10. Reference defaults

initial_rto                = 300 ms
min_rto / max_rto          = 100 ms / 10 s
max_retries                = 12
handshake_timeout          = 5 s
idle_timeout               = 60 s
keepalive_interval         = 15 s
keepalive_probes           = 3
initial_cwnd / ssthresh    = 10 / 64 packets
max_cwnd                   = 4096 packets
receive_window             = 1024 packets
send_buffer_packets        = 4096
recv_buffer_packets        = 4096
max_payload                = 1200 bytes
fast_retransmit_threshold  = 3
close_wait                 = 2 s

11. Limitations

  • No cryptographic authentication or encryption.
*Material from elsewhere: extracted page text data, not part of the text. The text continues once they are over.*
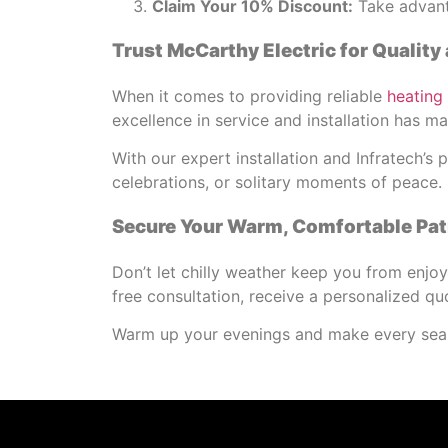
Claim Your 10% Discount:
Take advanta
Trust McCarthy Electric for Quality 
When it comes to providing reliable
heating
excellence in service and installation has 
With our expert installation and Infratech’
celebrations, or solitary moments of peace.
Secure Your Warm, Comfortable Pat
Don’t let chilly weather keep you from enjo
free consultation, receive a personalized qu
Warm up your evenings and make every seas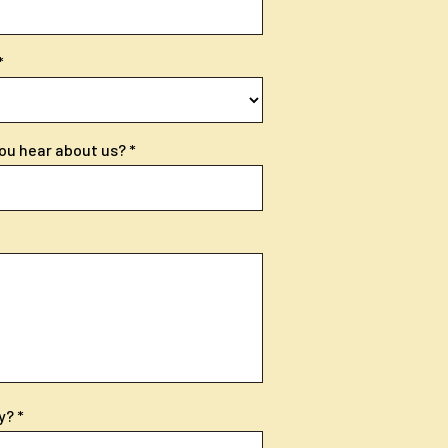
ou hear about us?
y?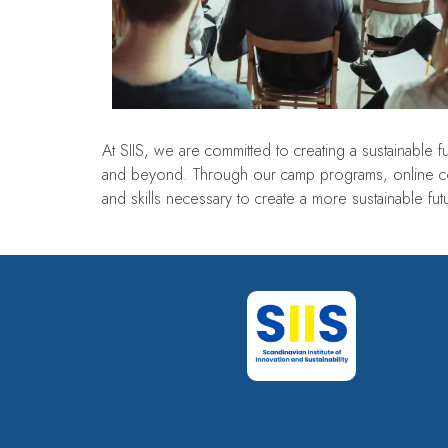
At SIIS, we are committed to creating a sustainable
and beyond. Through our camp programs, online c
and skills necessary to create a more sustainable futu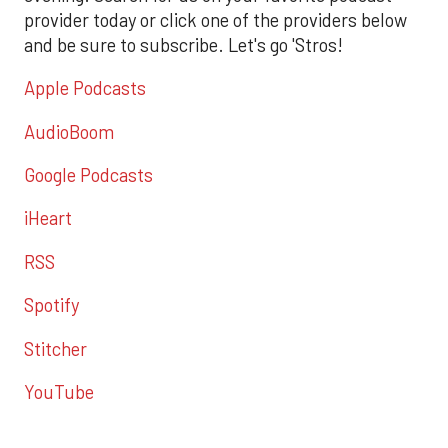
provider today or click one of the providers below
and be sure to subscribe. Let's go 'Stros!
Apple Podcasts
AudioBoom
Google Podcasts
iHeart
RSS
Spotify
Stitcher
YouTube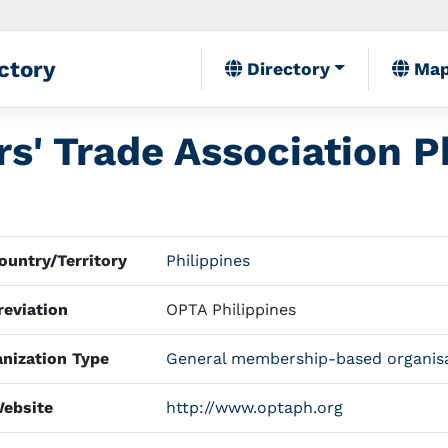
ctory
Directory
Ma
s' Trade Association Ph
untry/Territory
Philippines
eviation
OPTA Philippines
nization Type
General membership-based organis
ebsite
http://www.optaph.org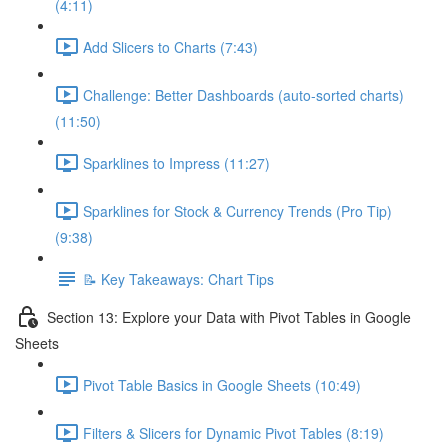
(4:11)
Add Slicers to Charts (7:43)
Challenge: Better Dashboards (auto-sorted charts)
(11:50)
Sparklines to Impress (11:27)
Sparklines for Stock & Currency Trends (Pro Tip)
(9:38)
📝 Key Takeaways: Chart Tips
Section 13: Explore your Data with Pivot Tables in Google
Sheets
Pivot Table Basics in Google Sheets (10:49)
Filters & Slicers for Dynamic Pivot Tables (8:19)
AeroUDP is a transport, not a security layer.
  • Single byte-stream per connection. No multiplexed streams (à la QUIC).
  • No selective acknowledgements (SACK) — only cumulative ACKs.
  • 32-bit sequence space; at line-rate workloads wrap-around occurs after ~5 PB of traffic per connection but is not specially protected against.
  • Path MTU is fixed at compile time.